- Born: June 17, 1906 Reading, Massachusetts, U.S.
- Died: March 13, 1996 (aged 89)
- Education: University of Massachusetts Amherst (BS) University of Minnesota (MA, PhD)
- Occupation: Entomologist
- Scientific career
- Fields: Entomology

= Alexander Carlton Hodson =

American entomologist (1906–1996)

Alexander Carlton Hodson (June 17, 1906 – March 13, 1996) was an American entomologist and a professor at the University of Minnesota.

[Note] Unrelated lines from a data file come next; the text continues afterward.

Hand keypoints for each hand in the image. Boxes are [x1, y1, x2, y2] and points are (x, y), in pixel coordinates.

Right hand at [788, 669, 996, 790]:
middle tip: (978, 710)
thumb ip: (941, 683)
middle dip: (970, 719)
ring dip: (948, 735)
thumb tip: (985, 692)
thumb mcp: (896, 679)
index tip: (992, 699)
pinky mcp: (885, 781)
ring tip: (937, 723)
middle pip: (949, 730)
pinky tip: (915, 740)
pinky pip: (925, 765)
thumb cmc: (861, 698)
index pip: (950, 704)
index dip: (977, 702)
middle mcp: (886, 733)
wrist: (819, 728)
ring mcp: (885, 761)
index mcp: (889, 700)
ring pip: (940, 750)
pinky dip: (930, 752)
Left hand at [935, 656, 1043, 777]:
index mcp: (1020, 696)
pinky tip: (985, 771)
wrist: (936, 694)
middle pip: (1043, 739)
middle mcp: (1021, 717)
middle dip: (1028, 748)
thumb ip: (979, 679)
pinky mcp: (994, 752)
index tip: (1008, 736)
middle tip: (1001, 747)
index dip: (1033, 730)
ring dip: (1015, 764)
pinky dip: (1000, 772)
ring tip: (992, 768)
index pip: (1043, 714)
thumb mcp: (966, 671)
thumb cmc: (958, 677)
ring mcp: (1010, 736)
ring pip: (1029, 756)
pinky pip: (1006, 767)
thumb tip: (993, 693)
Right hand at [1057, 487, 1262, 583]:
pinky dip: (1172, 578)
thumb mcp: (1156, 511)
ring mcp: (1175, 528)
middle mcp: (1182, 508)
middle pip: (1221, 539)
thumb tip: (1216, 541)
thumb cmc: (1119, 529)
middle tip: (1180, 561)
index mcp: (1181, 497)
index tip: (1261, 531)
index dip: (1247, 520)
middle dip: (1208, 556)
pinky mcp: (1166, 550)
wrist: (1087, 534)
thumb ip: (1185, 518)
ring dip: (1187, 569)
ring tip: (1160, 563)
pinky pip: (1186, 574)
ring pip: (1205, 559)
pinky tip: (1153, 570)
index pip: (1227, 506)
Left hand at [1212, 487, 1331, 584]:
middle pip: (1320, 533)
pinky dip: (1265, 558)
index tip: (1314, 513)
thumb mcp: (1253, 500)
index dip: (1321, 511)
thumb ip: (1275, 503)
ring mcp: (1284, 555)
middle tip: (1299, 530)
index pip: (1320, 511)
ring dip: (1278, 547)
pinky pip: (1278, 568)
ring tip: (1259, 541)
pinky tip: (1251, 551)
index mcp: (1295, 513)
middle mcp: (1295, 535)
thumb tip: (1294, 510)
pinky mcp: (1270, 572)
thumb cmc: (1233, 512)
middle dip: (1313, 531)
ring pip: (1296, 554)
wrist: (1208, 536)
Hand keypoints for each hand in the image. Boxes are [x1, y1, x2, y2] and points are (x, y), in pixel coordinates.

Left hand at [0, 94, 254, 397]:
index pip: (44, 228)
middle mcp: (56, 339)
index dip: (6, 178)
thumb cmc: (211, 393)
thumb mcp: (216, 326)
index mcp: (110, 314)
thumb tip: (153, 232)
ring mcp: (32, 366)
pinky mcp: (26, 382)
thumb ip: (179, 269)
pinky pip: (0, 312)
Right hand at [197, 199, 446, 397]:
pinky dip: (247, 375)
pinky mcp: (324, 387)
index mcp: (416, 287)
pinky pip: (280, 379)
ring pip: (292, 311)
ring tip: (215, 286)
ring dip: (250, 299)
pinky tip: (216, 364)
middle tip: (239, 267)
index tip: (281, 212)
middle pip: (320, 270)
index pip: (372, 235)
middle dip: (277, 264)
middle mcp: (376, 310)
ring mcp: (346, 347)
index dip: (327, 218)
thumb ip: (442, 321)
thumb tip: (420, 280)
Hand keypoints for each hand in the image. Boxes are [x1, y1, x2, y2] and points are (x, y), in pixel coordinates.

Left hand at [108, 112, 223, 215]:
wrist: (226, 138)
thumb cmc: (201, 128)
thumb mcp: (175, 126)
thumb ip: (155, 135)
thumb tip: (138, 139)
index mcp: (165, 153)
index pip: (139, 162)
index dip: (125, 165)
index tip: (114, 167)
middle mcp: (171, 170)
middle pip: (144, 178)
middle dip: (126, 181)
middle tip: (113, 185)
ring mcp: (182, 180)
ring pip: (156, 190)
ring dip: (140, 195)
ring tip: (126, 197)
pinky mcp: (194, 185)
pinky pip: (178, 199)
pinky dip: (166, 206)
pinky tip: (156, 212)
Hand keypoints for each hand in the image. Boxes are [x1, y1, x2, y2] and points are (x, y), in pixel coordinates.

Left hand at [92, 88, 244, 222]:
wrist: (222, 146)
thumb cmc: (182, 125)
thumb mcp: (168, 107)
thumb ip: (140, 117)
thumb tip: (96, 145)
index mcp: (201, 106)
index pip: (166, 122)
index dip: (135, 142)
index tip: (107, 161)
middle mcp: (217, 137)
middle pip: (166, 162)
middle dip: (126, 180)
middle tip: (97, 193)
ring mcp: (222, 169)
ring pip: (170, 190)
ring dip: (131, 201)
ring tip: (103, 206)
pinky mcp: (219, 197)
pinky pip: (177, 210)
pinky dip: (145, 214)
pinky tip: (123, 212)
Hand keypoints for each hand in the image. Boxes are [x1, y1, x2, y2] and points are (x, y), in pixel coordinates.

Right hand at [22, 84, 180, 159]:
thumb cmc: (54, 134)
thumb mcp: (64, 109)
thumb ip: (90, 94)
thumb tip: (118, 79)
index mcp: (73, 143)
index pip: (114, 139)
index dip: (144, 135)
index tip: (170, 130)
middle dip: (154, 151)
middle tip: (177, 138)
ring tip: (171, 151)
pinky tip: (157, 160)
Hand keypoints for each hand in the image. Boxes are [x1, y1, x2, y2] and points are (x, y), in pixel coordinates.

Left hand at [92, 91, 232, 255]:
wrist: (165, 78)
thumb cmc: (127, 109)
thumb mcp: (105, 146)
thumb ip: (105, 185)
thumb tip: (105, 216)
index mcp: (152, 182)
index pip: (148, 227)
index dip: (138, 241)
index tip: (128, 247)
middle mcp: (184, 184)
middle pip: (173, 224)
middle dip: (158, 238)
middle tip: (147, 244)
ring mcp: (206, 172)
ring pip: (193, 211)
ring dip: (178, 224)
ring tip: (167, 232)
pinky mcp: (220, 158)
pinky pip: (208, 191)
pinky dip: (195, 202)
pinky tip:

He is known for his work on ecological approaches to applied entomology.

Hodson was born in Reading, Massachusetts, where his father worked in a paint business into which he too joined. He then received a BS from the University of Massachusetts in 1928 and an MA in 1931 from the University of Minnesota, followed by a PhD in 1935. He worked under Victor E. Shelford at the Puget Sound Biological Station and became influenced in ecological entomology. Along with his student Huai C. Chiang, he also developed laboratory techniques such as for the rearing of Drosophila. As a hobby, Hodson also maintained notes over a 51-year period on the first leafing and flowering of trees in the university campus.

Hodson became a professor at the University of Minnesota where he served until his retirement in 1974. His work was on economic entomology. A lecture series named after him was begun in 1975 as also a Hodson Hall at the university.